Start of Provided information

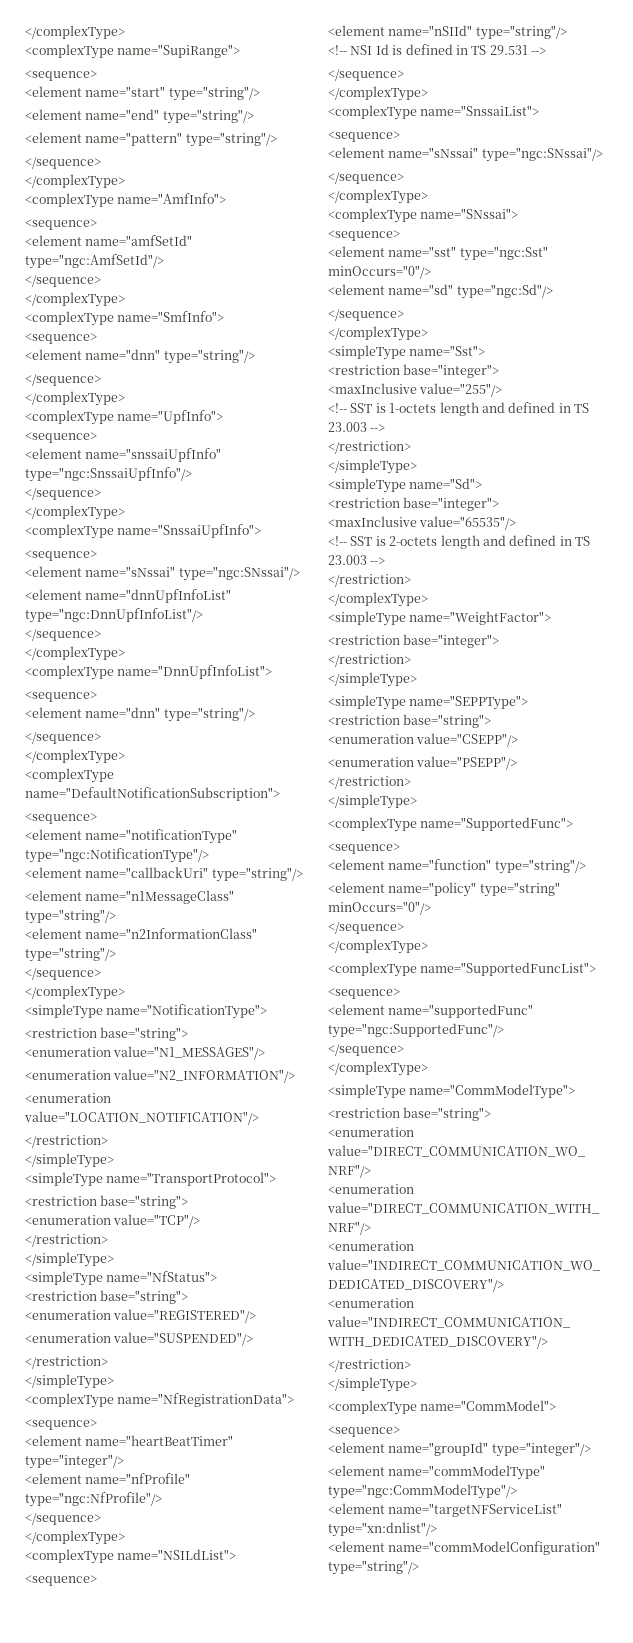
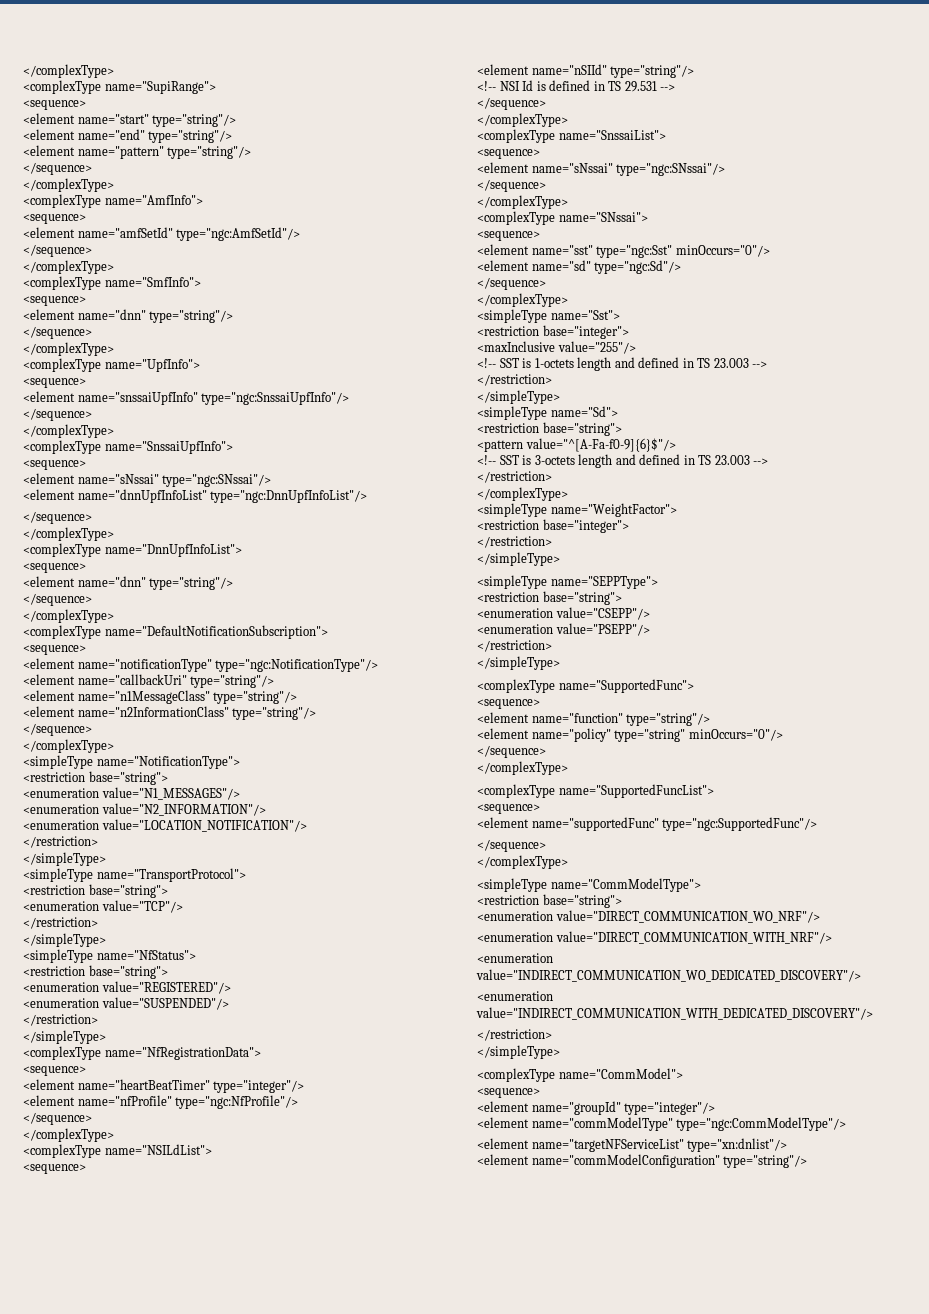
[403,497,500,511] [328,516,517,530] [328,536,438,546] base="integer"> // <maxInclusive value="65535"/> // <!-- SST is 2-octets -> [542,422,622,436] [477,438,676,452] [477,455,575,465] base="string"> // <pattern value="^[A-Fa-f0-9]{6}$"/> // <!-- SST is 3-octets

End of Provided information
Start of Provided information

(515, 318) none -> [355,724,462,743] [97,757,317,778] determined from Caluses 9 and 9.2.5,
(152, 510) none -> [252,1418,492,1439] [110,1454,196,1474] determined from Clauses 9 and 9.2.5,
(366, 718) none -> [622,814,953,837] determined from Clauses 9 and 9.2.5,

End of Provided information
Start of Provided information

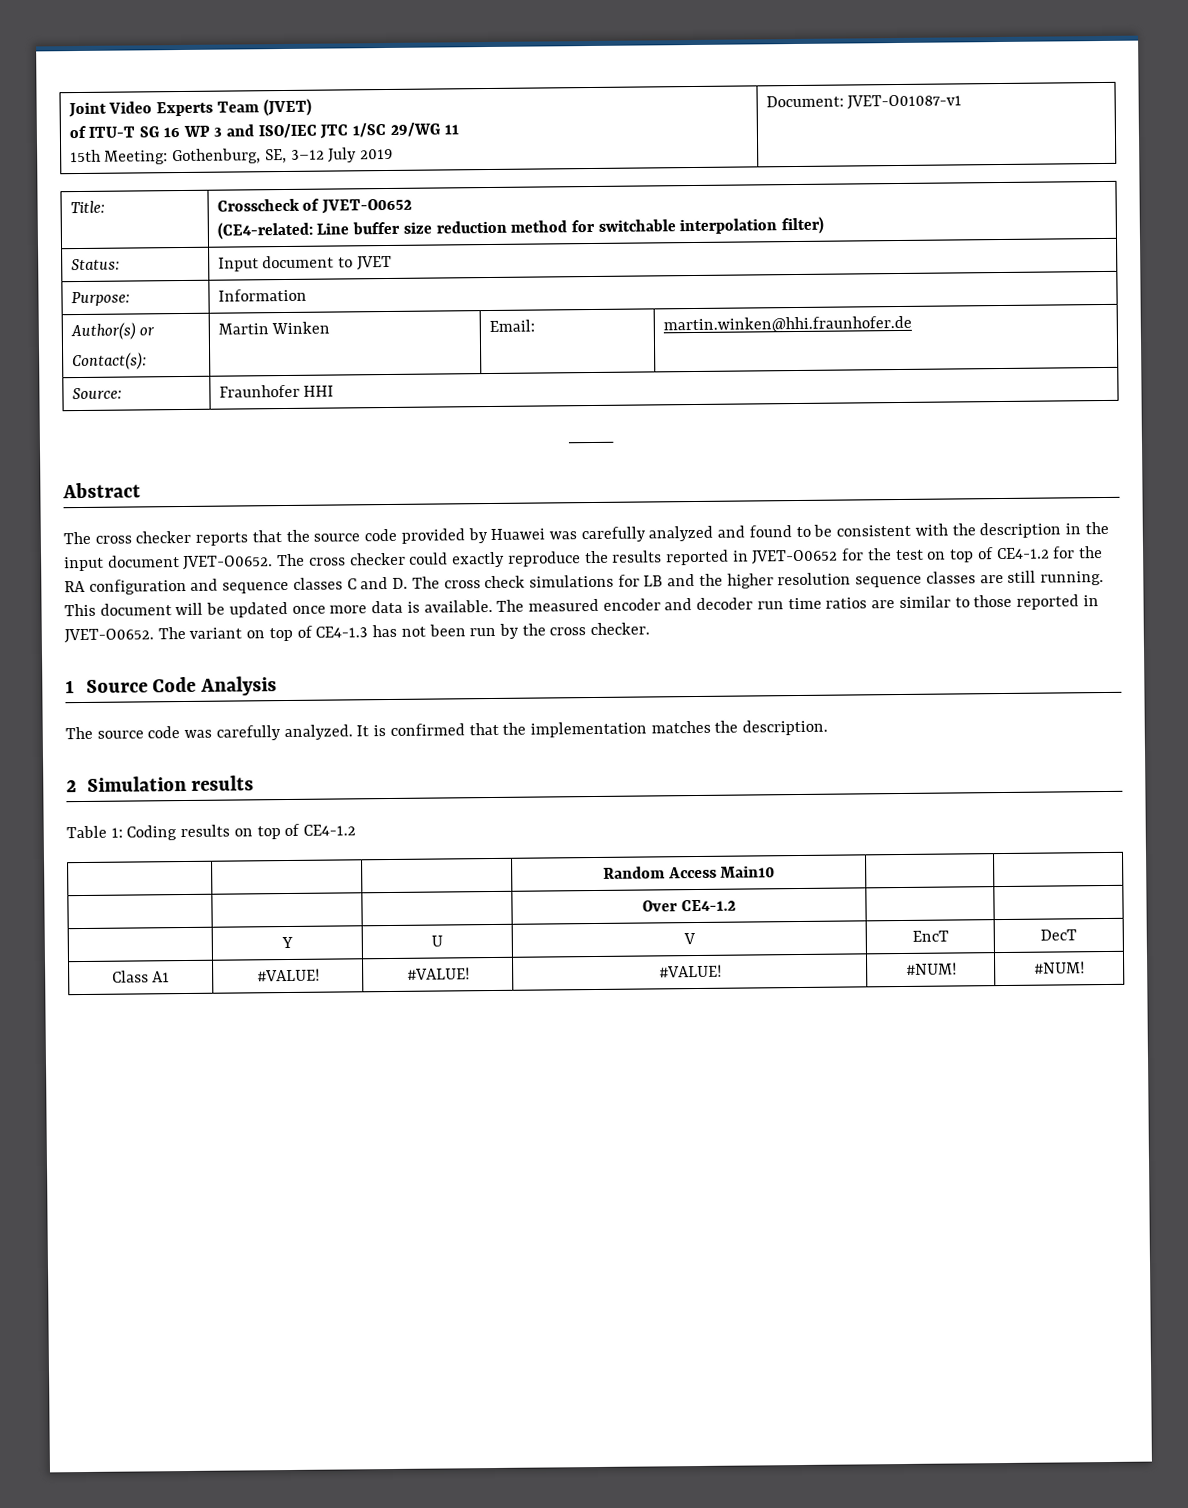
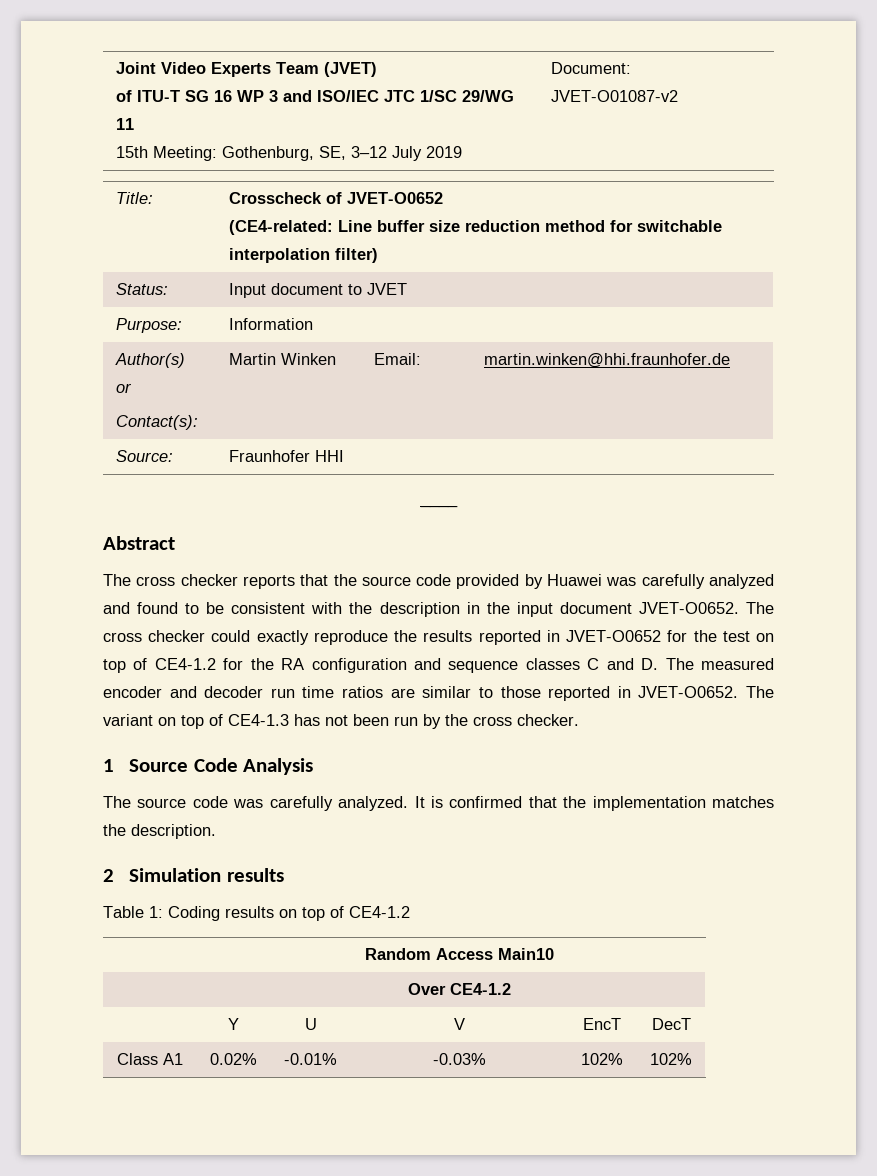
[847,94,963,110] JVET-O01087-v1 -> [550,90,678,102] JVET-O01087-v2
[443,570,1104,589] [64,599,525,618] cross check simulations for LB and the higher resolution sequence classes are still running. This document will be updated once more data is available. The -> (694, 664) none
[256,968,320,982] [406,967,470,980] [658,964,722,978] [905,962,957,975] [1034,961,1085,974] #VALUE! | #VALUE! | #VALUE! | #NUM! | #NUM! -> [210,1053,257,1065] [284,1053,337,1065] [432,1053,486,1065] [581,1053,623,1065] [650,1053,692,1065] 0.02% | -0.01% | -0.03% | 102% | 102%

End of Provided information

- Problem description -
Within the data above, the lines from the one with "(515, 318) none" to the one with "(366, 718) none" must be repeated exactly; no other line belongs in the answer.

- Answer section -
(515, 318) none -> [355,724,462,743] [97,757,317,778] determined from Caluses 9 and 9.2.5,
(152, 510) none -> [252,1418,492,1439] [110,1454,196,1474] determined from Clauses 9 and 9.2.5,
(366, 718) none -> [622,814,953,837] determined from Clauses 9 and 9.2.5,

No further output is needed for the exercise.